散らばった楽譜を集めている。
BLUE REVOLVERを組んでから作った曲や個人的な趣味で作った曲。最近できた譜面は印刷してある。それからラジオのテープ。残念ながら地上でのラジオテープは局に保管されたままだが、地下に来てからのものはすべて保存してある。どの形状がいいのかわからなかったので、とりあえずはUSBメモリとCDとカセットを用意した。
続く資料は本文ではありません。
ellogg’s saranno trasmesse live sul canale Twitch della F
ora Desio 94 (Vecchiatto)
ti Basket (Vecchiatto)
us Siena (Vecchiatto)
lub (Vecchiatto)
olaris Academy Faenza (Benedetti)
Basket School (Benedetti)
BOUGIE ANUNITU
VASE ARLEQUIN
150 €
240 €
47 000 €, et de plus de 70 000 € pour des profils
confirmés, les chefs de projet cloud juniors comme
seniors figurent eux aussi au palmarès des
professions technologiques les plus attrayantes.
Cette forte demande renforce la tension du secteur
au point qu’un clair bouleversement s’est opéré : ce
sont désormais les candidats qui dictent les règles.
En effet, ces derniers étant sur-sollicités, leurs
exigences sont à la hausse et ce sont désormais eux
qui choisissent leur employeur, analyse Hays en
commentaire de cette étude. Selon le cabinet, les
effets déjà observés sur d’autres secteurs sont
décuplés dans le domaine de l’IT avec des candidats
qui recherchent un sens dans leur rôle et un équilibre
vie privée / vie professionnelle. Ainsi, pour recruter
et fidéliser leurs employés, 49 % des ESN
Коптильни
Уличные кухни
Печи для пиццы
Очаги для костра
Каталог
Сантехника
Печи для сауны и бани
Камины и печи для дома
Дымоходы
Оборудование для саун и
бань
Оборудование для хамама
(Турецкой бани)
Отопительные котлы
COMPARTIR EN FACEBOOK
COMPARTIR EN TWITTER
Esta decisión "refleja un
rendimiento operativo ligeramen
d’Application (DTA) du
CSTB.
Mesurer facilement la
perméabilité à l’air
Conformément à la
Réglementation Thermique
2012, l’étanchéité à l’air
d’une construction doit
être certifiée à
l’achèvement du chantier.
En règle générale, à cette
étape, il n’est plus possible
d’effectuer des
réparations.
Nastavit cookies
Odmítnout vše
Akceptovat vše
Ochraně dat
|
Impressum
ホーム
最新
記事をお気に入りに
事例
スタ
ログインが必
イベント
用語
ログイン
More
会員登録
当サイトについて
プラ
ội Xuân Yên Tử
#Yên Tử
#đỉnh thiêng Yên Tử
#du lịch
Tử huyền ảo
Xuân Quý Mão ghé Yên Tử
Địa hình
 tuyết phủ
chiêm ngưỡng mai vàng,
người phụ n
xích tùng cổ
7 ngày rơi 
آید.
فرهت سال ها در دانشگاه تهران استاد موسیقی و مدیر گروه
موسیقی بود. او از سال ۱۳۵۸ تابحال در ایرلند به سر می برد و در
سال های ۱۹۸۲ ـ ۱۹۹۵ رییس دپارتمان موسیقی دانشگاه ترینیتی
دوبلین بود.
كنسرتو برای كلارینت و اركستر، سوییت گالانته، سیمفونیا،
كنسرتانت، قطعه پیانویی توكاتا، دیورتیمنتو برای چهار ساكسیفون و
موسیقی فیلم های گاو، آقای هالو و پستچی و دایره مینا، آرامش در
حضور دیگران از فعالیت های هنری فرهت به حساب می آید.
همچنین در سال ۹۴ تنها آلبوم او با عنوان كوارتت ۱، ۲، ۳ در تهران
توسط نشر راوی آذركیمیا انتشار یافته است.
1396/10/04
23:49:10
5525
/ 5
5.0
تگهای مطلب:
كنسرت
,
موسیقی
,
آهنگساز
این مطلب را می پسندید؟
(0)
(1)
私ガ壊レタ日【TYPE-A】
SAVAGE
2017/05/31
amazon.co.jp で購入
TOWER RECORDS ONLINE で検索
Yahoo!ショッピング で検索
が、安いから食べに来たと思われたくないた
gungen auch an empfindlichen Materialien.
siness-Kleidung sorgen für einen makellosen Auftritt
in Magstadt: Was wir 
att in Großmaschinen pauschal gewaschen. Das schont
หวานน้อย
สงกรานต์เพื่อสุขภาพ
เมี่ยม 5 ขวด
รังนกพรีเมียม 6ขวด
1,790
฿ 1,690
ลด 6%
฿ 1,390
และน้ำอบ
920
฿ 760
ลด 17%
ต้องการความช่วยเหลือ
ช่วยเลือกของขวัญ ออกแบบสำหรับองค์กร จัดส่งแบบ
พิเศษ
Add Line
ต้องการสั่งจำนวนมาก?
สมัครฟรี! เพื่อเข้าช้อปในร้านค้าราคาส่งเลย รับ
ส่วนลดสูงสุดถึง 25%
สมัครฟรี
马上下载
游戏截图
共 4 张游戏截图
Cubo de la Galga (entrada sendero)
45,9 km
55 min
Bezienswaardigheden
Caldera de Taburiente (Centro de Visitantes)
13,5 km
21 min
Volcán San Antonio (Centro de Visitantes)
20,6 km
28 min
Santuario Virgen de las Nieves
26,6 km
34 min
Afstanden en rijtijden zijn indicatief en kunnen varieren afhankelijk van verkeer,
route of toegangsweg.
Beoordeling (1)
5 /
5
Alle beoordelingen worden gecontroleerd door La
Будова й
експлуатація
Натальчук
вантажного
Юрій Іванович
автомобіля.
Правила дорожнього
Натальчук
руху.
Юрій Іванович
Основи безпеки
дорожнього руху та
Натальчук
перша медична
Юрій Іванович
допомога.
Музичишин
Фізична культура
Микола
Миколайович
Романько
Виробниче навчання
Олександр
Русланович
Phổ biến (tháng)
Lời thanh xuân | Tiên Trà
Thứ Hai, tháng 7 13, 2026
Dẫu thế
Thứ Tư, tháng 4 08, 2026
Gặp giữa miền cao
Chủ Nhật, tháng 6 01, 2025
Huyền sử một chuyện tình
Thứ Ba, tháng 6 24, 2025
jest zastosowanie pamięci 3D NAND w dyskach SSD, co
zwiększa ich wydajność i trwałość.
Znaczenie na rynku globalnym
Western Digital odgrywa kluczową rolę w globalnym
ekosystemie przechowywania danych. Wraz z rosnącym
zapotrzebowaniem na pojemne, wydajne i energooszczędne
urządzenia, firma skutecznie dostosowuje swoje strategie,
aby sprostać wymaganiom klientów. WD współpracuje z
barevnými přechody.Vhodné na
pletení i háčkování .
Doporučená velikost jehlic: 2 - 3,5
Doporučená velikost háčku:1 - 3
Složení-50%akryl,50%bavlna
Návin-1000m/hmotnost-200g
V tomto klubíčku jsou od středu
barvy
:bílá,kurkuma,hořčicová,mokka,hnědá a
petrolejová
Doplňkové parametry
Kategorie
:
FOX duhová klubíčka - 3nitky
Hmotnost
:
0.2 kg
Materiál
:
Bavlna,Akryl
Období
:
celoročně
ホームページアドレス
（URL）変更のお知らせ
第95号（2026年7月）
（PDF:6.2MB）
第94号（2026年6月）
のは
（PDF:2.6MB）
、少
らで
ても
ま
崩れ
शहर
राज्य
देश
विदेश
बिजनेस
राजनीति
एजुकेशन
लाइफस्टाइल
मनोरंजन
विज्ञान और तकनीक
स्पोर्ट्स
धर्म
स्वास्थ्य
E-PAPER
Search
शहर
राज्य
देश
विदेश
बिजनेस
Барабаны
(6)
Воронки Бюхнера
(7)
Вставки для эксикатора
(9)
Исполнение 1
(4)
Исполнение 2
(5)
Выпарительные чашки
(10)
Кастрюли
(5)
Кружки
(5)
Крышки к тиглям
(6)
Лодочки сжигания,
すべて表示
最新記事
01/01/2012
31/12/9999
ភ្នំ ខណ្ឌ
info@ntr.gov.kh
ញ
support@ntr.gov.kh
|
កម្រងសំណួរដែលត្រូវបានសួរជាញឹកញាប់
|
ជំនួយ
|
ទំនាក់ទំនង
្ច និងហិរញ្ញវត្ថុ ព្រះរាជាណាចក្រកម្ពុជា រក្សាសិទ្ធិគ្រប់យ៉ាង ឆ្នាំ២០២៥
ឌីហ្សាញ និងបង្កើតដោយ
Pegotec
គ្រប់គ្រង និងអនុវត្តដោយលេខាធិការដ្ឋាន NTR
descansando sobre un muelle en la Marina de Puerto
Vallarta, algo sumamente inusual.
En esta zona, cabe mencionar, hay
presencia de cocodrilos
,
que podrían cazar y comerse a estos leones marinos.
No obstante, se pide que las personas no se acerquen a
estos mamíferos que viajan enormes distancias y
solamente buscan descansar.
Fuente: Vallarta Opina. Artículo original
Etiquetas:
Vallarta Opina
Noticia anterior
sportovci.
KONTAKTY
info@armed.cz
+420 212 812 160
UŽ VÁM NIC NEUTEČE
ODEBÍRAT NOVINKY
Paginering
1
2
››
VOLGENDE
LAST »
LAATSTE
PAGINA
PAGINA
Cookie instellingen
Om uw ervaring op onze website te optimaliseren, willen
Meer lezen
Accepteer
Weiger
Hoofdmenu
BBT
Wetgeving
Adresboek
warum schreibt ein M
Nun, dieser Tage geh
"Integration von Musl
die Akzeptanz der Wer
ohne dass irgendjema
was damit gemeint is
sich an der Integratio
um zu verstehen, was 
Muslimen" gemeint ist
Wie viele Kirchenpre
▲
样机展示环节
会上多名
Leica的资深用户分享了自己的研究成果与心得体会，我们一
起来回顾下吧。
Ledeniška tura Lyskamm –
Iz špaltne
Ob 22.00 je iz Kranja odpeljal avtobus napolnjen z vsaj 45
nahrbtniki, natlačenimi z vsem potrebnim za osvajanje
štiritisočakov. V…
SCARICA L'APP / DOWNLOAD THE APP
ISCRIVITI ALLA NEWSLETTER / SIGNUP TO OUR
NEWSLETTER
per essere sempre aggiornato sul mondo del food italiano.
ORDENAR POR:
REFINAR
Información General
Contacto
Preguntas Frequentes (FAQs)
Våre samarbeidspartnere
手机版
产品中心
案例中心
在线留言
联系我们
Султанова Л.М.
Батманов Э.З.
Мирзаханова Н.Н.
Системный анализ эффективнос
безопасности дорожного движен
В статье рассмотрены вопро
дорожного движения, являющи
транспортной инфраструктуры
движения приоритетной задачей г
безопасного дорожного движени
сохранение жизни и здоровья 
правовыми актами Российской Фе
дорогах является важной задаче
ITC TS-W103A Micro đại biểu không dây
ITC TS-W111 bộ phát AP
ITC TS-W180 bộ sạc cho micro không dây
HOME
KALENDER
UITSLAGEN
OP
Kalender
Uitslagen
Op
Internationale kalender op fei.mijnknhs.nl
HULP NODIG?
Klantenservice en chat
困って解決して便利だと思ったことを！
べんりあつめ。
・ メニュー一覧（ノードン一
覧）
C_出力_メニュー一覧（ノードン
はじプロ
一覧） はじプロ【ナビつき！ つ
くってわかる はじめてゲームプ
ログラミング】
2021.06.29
紙はどの媒体より持ちがいいと聞く。アイデアを出しただけのメモ用紙や歌詞カードもまとめ、自分にしてはそこそこ丁寧にファイルをダンボール箱へと詰め込んだ。
それから。
それからは、まったく周知のとおり。
BLUE REVOLVERは―――シドが短い人生のなかでつかんだイーハトーヴァ(理想郷)は、またしても台無しになってしまった。それも今までよりずっと深刻な形で、今度は星のせいだという。誰にも責任がない不幸というのはやり場がなく、笑ってしまうほかない。
さて、このようなリセットが行われたときの対処法を、シドは経験上よく知っている。潔く一からすべてを作るしかない。そして恐ろしく残酷な受難は、時として最高の音楽を作り出すことがある。シドは結局地上でしていたのと同じように、そうでなければ死ぬしかないのだと、期限つきの命をかけて戦うしかなかった。